MUST READ: Fast and Simple Disaster Recovery Solution
More than a year ago I was enjoying a cool beer with my friend Nicola Modena who started explaining how he solved the “you don’t need IP address renumbering for disaster recovery” conundrum with production and standby VRFs. All it takes to flip the two is a few changes in import/export route targets.
I asked Nicola to write about his design, but he’s too busy doing useful stuff. Fortunately he’s not the only one using common sense approach to disaster recovery designs (as opposed to flat earth vendor marketectures). Adrian Giacometti used a very similar design with one of his customers and documented it in a blog post.
TL&DR Summary:
- Layer-3 DCI
- No stretched VLANs
- Simple storage replication between sites
- Recovery site is in ready-to-go hot standby. Storage is ready, networking is ready, all it needs are the virtual machines
- Production and Recovery VRFs use the same IP addressing internally. They are never connected directly.
- He complicated the design a bit with NAT and probing-based DNS. I’m positive it would be possible to get rid of these requirements following Nicola’s approach.
He concluded his blog post with three rhetorical questions that I couldn’t resist answering:
Is technology evolving or is just a pile of old stuff rebranded by new developers?
It’s just a pile of old stuff (see also RFC 1925 rule 11). Unfortunately most developers don’t care about history and thus repeat its mistakes ad nauseam.
Why haven’t I seen these scenarios before? I know it might sound weird, but it is completely viable as a basic case of study.
Because these scenarios don’t fulfill two requirements:
- You can’t fake disaster recovery testing with them, because it’s impossible to move a single VM to the other site, claim “mission accomplished”, and go home.
- These designs don’t make any money for the networking or virtualization vendors – they work well on any gear that supports VRFs, and are not complex enough to justify selling new gear.
How far away were we from having an active-active scenario?
Very very far. More in an upcoming blog post.
If I understand Adrian's solution correctly, he would also have VRF Prod and VRF DRP at the DRP site (see the last picture from his blog post). Both VRFs (Prod and DRP) at the DRP site are connected via so called pivot servers for management purposes. Those pivot servers will probably have one leg in VRF Prod (10.1.0.0/16) and one leg in VRF DRP (10.0.0.0/16). Then for customer facing services he relied on NAT and rerouting their public IP space by the ISP. The latter is suboptimal as you depend on someone else (ISP in this case). It's also questionable how often the VMs and DBs (storage) is replicated to DRP site. Adrian's solution is not bad but convoluted. Nicola's solution looks more elegant to me as he only needs to reprogramm route target imports/exports. I'm bothered about having the same IP addresses on both the production and DR site as it is not really needed. Most applications need some form of high availability which results in distributed systems. In the end it's all about the CAP theorem. You have to choose two, you can not have all three. The most important thing is your data. Maybe you can live with eventual consistency. If so spend more time in proper and intelligent load balancing (or failover). If you depend on consistency of your data then your application has to deal with failures.

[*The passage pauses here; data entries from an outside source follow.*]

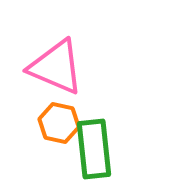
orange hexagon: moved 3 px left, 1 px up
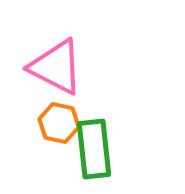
pink triangle: rotated 4 degrees clockwise
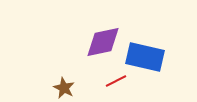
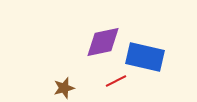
brown star: rotated 30 degrees clockwise
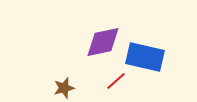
red line: rotated 15 degrees counterclockwise
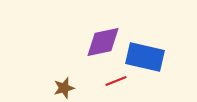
red line: rotated 20 degrees clockwise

As always, make it a network problem
The VRFs are connected through a NATing device. The pivot servers are inside the DRP VRF and accessed from the outside like any other service in the DRP VRF, by using a NAT from outside. We only NAT main services IP (like the VIP load balancer), the pivot server (so admins can enter the DRP and manage local locally), and nothing else. Internal users come from internal MPLS. While internet users come from Internet, and we had no choice but to ask the ISP, to reroute the segment. As I mention, is not easy to reconfigure hundreds of business partner's VPN. Nicola's solution is good, but it requires human intervention and BGP routes updates in the whole region, shouldn't be a big deal and it could even be automated. This solution is different since does not require any BGP and is always online, but of course, you have a trade-off, the NAT. I should make part2 post, I over simplified the first one.